I've seen the DC in theatres 4 times now and the 1979 version once, and even though the 1979 print was all red and scratched up, it was still pretty obvious that the milkier black levels and, from what I could discern through the fading, weaker colours and contrast was simply due to being a Kodak Eastman release print, in a time when Kodak was skimping on its print quality. If the DC timing is a bit too punchy than it ought to be the difference is not very significant. It's true that there is a bit of a modern trend to punch up the contrast and black levels on older movies, but its also true that peoples experiences of older movies are through home video where the brightness was increased and saturation decreased. Many films of the 70s, when you go back to the negatives, have really vibrant colours, very fine grain, and very inky, nice black levels, it's just that no one has seen them for so long, and even when you saw release prints you were never truely seeing them. That's why when Taxi Driver was restored back from its negative a few years ago everyone cried foul--wheres all that dirt and grain, and the murky lighting and bad contrast and desaturated colours? But the negative didn't originally look like that. Ironically, by showing the film as it actually was instead of the way it looked through low quality intermediates, it robbed the film of a significant part of its character.
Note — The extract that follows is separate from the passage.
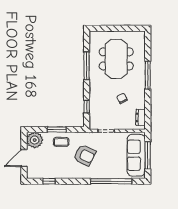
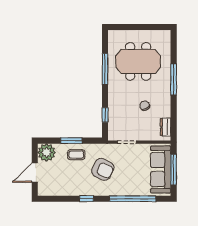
meeting table: (116, 59) -> (138, 61), turned 90
window: (49, 181) -> (87, 199), moved

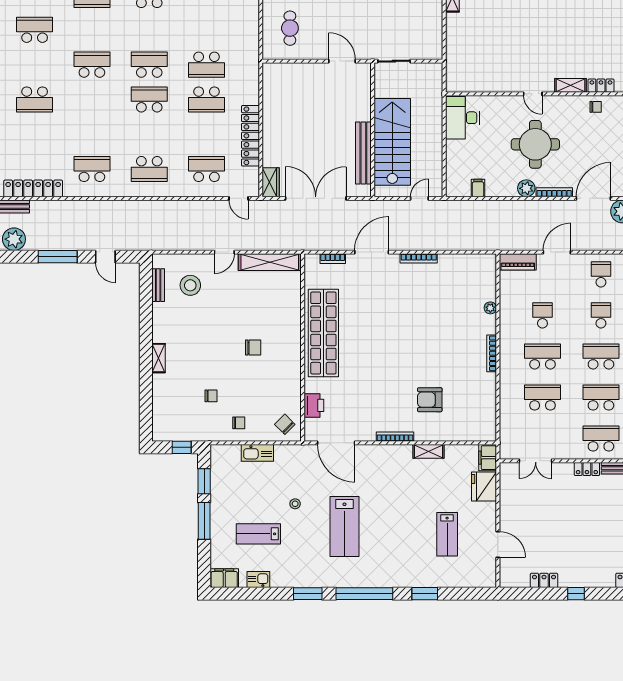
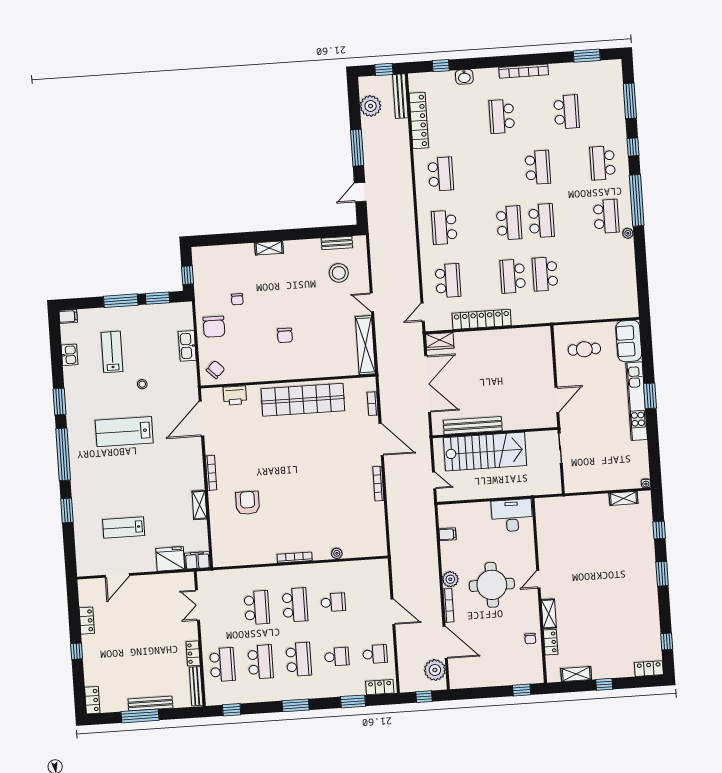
piano: (518, 262) -> (381, 576), removed
chair: (239, 423) -> (214, 327), width x1.87, depth x1.87
filing cabinet: (224, 578) -> (68, 316), width x0.50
Again, it's sort of impossible to know exactly how wrong or right it is. But IMO it is definitely the best representative of what the film actually looked like on the original answer print, excepting the changes made for the scene of Brett's search for Jones (which I believe also has some shots tightened up in the cutting as well, or at least that is how I remembered it...I think Scott says something to this effect in the commentary).